So you wish to attend Irish's School of Wicked Naughtiness. Well it's a very select school and we only accept the very worthy. To prove your worthiness you must take the following test. Should you be accepted to the school you shall receive an acceptance (read invite) letter.



Irish’s School of Wicked Naughtiness

Admittance test


Warp the following sentences:

1. “Hang on…I have to plug the thingy in.”
2. “Wait, how hard do I push it?”
3. “How many heads did you want with that?”
4. I didn’t think it was gonna work, but then I gave it a hard squeeze.
5. How did you get sand there?

Finish the following sentences

1. “Well I wanted a midnight ride on the beach but…”
2. “My magic wand is made from…”
3. Handcuffs are best used when…
4. Dear Penthouse, I was riding in the elevator of a posh Beverly Hills hotel when the doors opened and…
5. Headmistress is always right because…

Answer the following questions:

1. How do you get Irish cream?
2. What do you do when it gets hot in the room?
3. What’s the best thing to do at a beach?
4. Strawberries, fresh whipped cream, and honey are best used for what?
5. What is the best way to ride a horse?

Final question

Why do you wish to be admitted into Irish’s School of Wicked Naughtiness?

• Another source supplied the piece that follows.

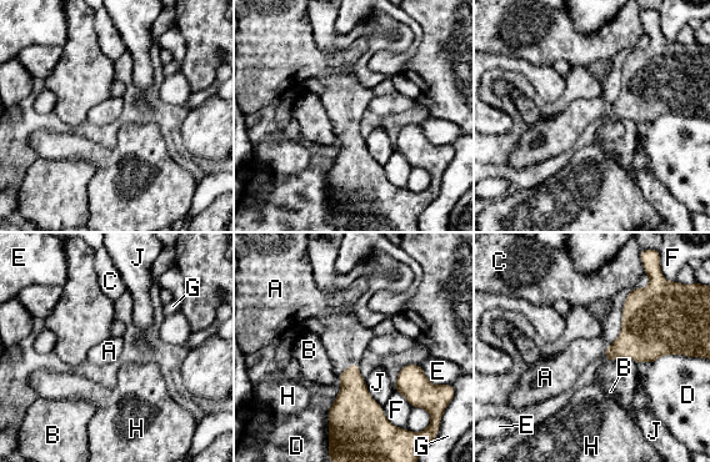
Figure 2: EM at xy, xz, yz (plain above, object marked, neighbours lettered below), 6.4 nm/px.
longest_contact=J:220nm act=join pieces=A each=A:same,B:other,C:other,D:other,E:other,F:other,G:other,H:other,J:other passes_along=2:(354, 403), (349, 366), (345, 339) found='the neuron continues'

Your wicked and naughty Headmistress,
blueirish
linkReply

Comments:
From: keith_macfadden
2007-02-02 02:37 am (UTC)

Warp the following sentences:

1. “Hang on…I have to plug the thingy in.”

"Wait, ready? Dman it, why didn't I get one that was battery powered?"

2. “Wait, how hard do I push it?”

"Until it gets hard to move."

3. “How many heads did you want with that?”

"How many can I have?"

4. I didn’t think it was gonna work, but then I gave it a hard squeeze.

"Really? I'm really more about the gentle stroking myself. That always tends to work."

5. How did you get sand there?

"It involved coconut oil, a beach, and this very buff chap..."

Finish the following sentences

1. “Well I wanted a midnight ride on the beach but…”

...hey if it happens at 9, I'll take a double.

2. “My magic wand is made from…”

silicone and covered mechanical parts.

3. Handcuffs are best used when…

...when are they not best used?

4. Dear Penthouse, I was riding in the elevator of a posh Beverly Hills hotel when the doors opened and…

this guy walked in, hot hard and lean, leather jacket and jeans, taking off his sunglasses with a wicked smile.

5. Headmistress is always right because…

She's the prettiest. Duh.

Answer the following questions:

1. How do you get Irish cream?

You take one Irish guy, your hands and tongue and...

2. What do you do when it gets hot in the room?

Take clothes off. Duh.

3. What’s the best thing to do at a beach?

Go in and take nice long strokes in the water over and over.

4. Strawberries, fresh whipped cream, and honey are best used for what?

Making banana sundaes and taking your time tasting them.

5. What is the best way to ride a horse?

Bareback baby. ;)

Final question

Why do you wish to be admitted into Irish’s School of Wicked Naughtiness?

Because there is no finer school in the world.
(Reply) (Thread)
[User Picture]From: blueirish
2007-02-02 02:43 am (UTC)
*pets* and I laugh you posted as keith.